Les transports
Pour aller quérir les légumes aux champs, les jardiniers d'avant la guerre de 1914 détenaient tous de braves, vaillants et rustiques ânes. Cet animal était largement utilisé, concurremment à la brouette : il permettait de passer aisément dans les nombreux et étroits sentiers et rapportait dans des paniers, sortes de cacolets, les légumes récoltés.
quand nous allions labourer, extirper, sans voiture, à l'aller comme au retour, nous ne montions pas en amazone sur notre cheval de gauche, même si nous parcourions 4, 5 kilomètres pour gagner notre lieu de travail dont nous foulions le sol meuble durant de longues heures. Pourtant, nous étions fatigués au retour, nos chevaux aussi, souvent couverts d'écume.Nous prenions grand soin des chevaux ; les dimanches ma- tins, surtout l'hiver par temps sec, nous les sortions et en avant l'étrille, le bouchon de chiendent, la brosse, le peigne, l'éponge, le curage des pieds, le tout à leur grand plaisir. Si les sabots se déformaient, si les fers s'étaient usés, une visite au maréchal-ferrant était prévue, chez Von Hatten, au pied des vieux remparts.
Pour conduire le fumier ou pour "ramasser le marché", le cheval était attelé au barou ; plusieurs chevaux étaient nécessaires pour tirer la charrette du faneret, de la moisson, ou qui ramenait les "pétates" et les oignons.

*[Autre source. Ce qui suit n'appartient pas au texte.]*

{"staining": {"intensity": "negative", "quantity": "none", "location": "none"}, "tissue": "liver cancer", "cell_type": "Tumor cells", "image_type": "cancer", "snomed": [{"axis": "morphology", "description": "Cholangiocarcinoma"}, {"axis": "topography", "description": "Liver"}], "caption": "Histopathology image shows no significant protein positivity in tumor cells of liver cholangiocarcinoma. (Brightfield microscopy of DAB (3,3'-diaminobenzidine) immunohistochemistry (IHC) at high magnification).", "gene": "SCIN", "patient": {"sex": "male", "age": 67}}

Inutile de dire qu'aucun jardinier n'avait "d'oto", longtemps considérée comme objet de luxe. La voiture à chevaux était encore reine. Je me rappelle une petite jument noire que mon grand-père Paulin attelait à sa voiture à deux roues. Lui et ma grand-mère Juliette s’asseyaient sur une planche transversale au milieu et à hauteur des grandes roues minces.Quand la petite jument prenait le trot, les passagers étaient secoués. "Et hic et hoc et houp et aïe", disait-on. Nos amis les chevaux n'étaient pas stupides comme le prétend Octave Mirbeau, bien au contraire. A chaque jardin ou terre bordant la route ou les chemins, ils s'arrêtaient d'eux-mêmes, se plaçant à l'ombre des marronniers, à moins qu'ils ne soient invités à poursuivre par un bref commandement : "hue pétit".

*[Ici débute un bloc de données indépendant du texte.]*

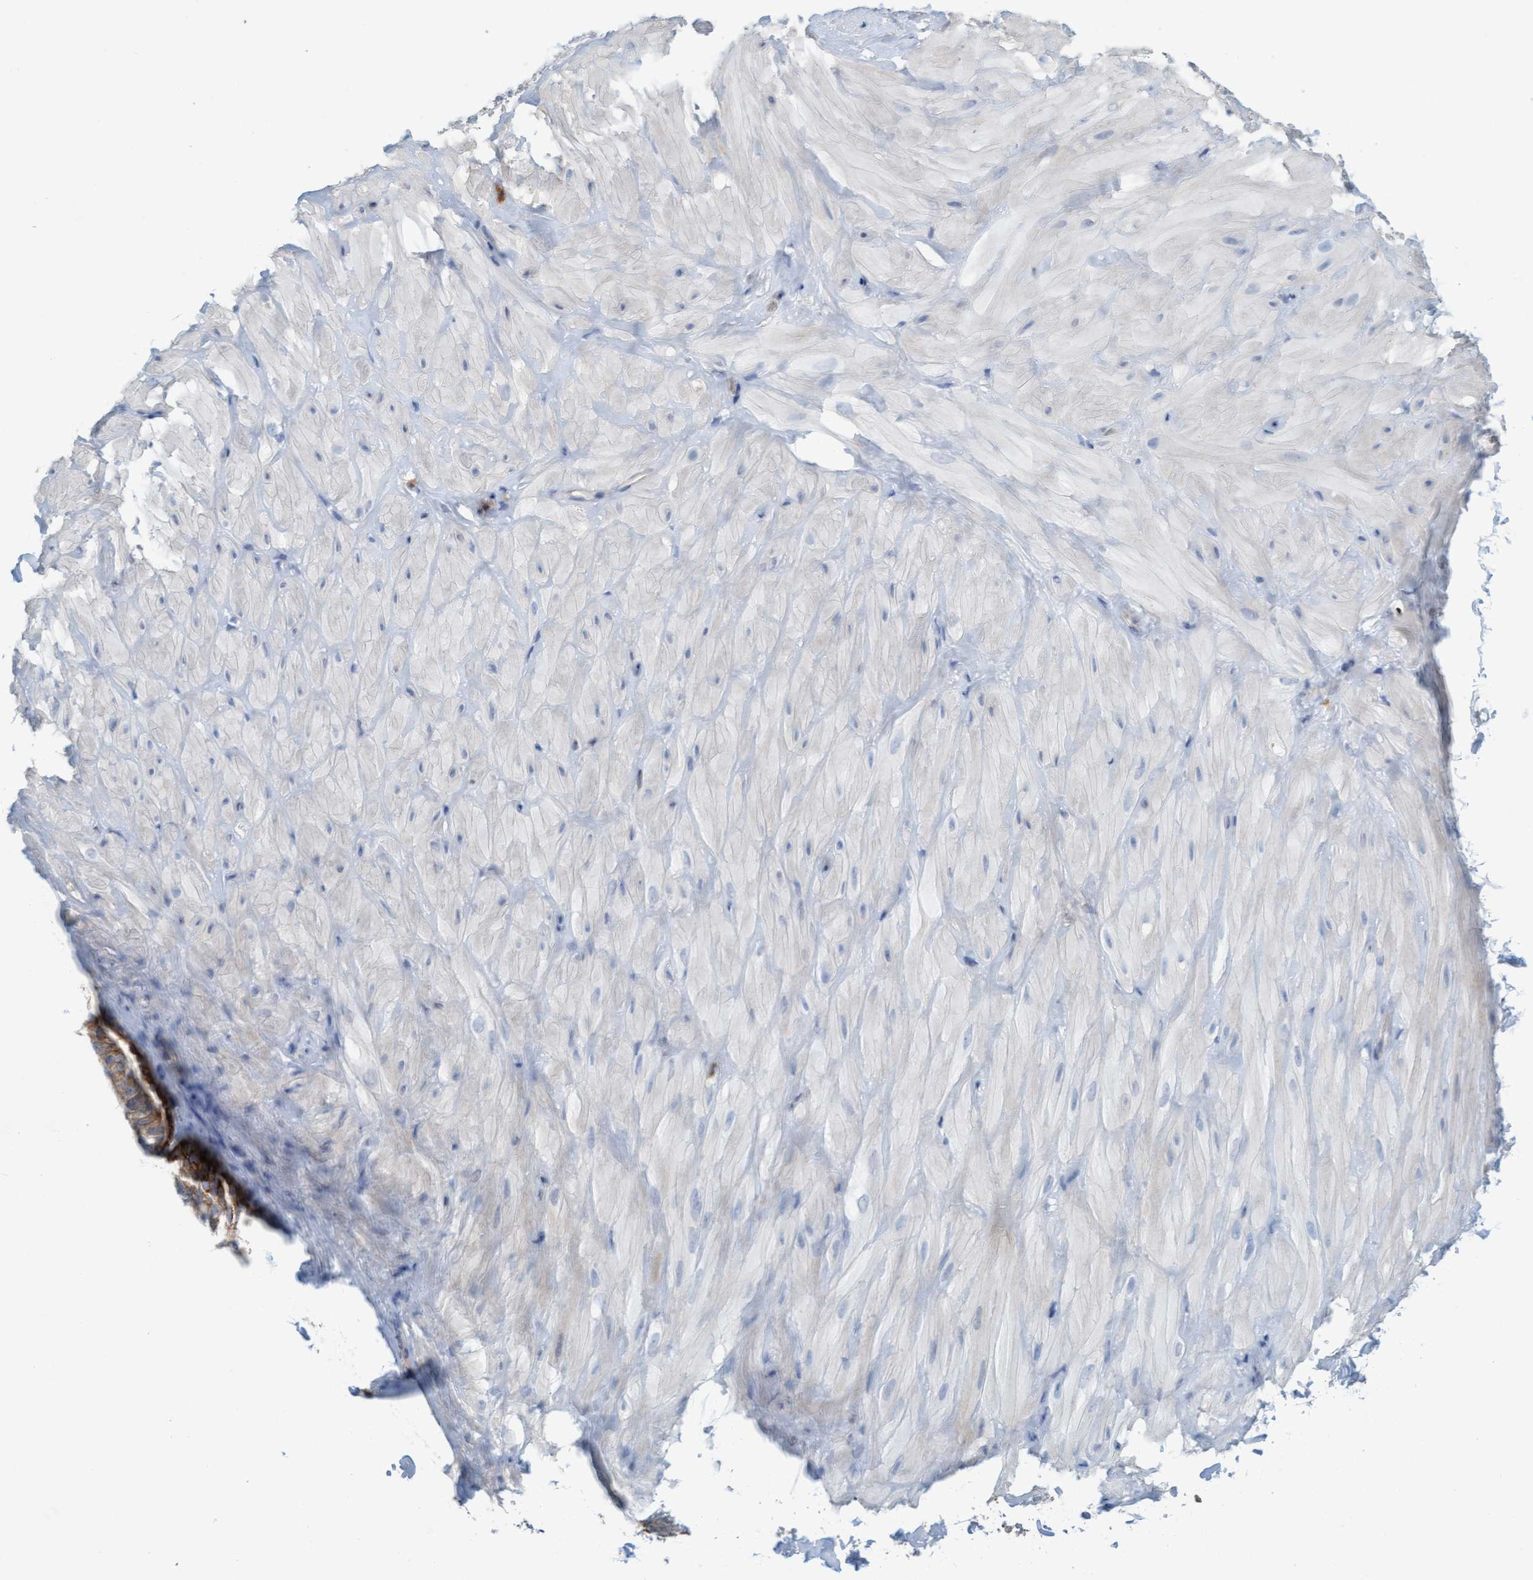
{"staining": {"intensity": "moderate", "quantity": ">75%", "location": "cytoplasmic/membranous"}, "tissue": "adipose tissue", "cell_type": "Adipocytes", "image_type": "normal", "snomed": [{"axis": "morphology", "description": "Normal tissue, NOS"}, {"axis": "topography", "description": "Adipose tissue"}, {"axis": "topography", "description": "Vascular tissue"}, {"axis": "topography", "description": "Peripheral nerve tissue"}], "caption": "Immunohistochemical staining of unremarkable human adipose tissue demonstrates medium levels of moderate cytoplasmic/membranous staining in approximately >75% of adipocytes.", "gene": "SIGIRR", "patient": {"sex": "male", "age": 25}}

Nous utilisions beaucoup le vélo pour nous déplacer rapidement sur des chemins et des sentiers mal entretenus où sévissaient les trous, les bosses et la boue....Cette " récompense du Certif " nous menait au Major où nous cultivions 80 verges d'asperges. Pour en revenir, nous tenions à deux mains le panier sur l'épaule, pesant une douzaine de kilos, ayant forcément lâché le guidon. Nous poussions la coquetterie à prendre le virage pour entrer dans la grange dans la même position. pour nous amuser nous exécutions bien d'autres acrobaties. J'appris à ma mère à monter sur un beau vélo neuf, à pneus ballons et à filets multicolores sur la roue arrière. L'apprentissage se fit sur la piste, en ciment, ovale de l'ancien vélodrome du joli Bois d'Amour, aux grands arbres majestueux.